We are so taken by the way that Job wants darkness to pummel and envelop his day that we almost ignore a common little verb that closes both verses 6 and 7, bo. It means “to come” and it appears in the Qal imperfect (continuous present/future)  in both verses. Thus, he doesn’t want “his day” to be numbered in the days of the year nor “ever come” into the numbers of the months. In verse 7, he doesn’t want any rejoicing to “continually come” into it. Let’s silence the sound of rejoicing; let’s not count the months anymore. That is the sense of Job. Because darkness will envelop the earth, there will be no marking of the passage of time. Darkness, ophel, will be the friend enabling that to happen.

 

He continues on the theme of night by using nine words in verse 7, though they are divided into two clauses rather than like the three clauses containing nine words in verse 5. “Let that day be galmud; let no rejoicing come into it anymore.” I deliberately avoided translating galmud, usually rendered as “desolate” or “solitary” or “barren” or “destitute,” because I think the meaning is more in the sound than in any possible definition of the term. Verse 5 began with a desire for “redemption” through the word gaal; Job now ends his words on the night with galmud.
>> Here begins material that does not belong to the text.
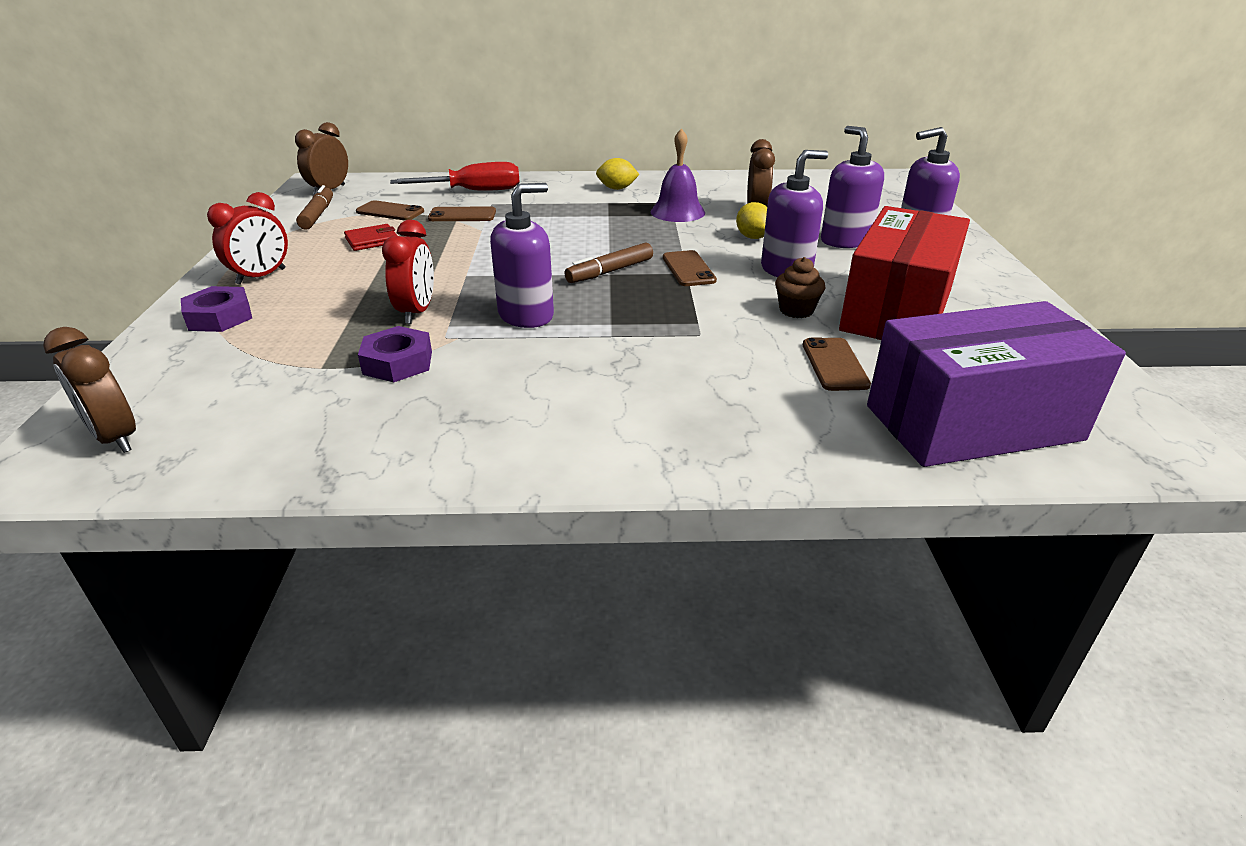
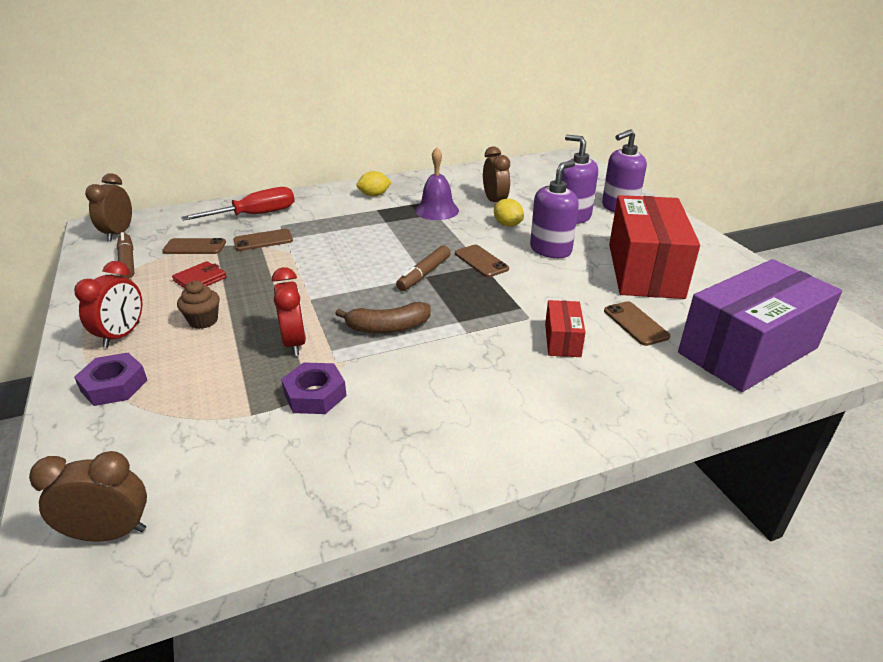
camera: 20 degrees left, 0 degrees up
(115, 438) = (110, 533): brown clock -> brown clock turned 150 degrees clockwise
(526, 315) = (388, 327): purple soap dispenser -> brown banana
(722, 364) = (562, 340): none -> red box
(796, 310) = (580, 283): brown cupcake -> brown cupcake (203, 321)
He has already said enough about wanting the night to disappear; he needs to clarify no more concepts about the night. Just let it be galmud. It’s all darkness anyway.

 

His final thought is that there be no “rejoicing” in it. Though the noun for rejoicing or ringing cry (renanah) only appears 4x in the Bible, its corresponding verb, ranan (54x) is one of the panoply of Hebrew terms for “sing for joy.” ‘Let me have none of that,’ Job says. Darkness, desolation, deep darkness, galmud—those will be his reality.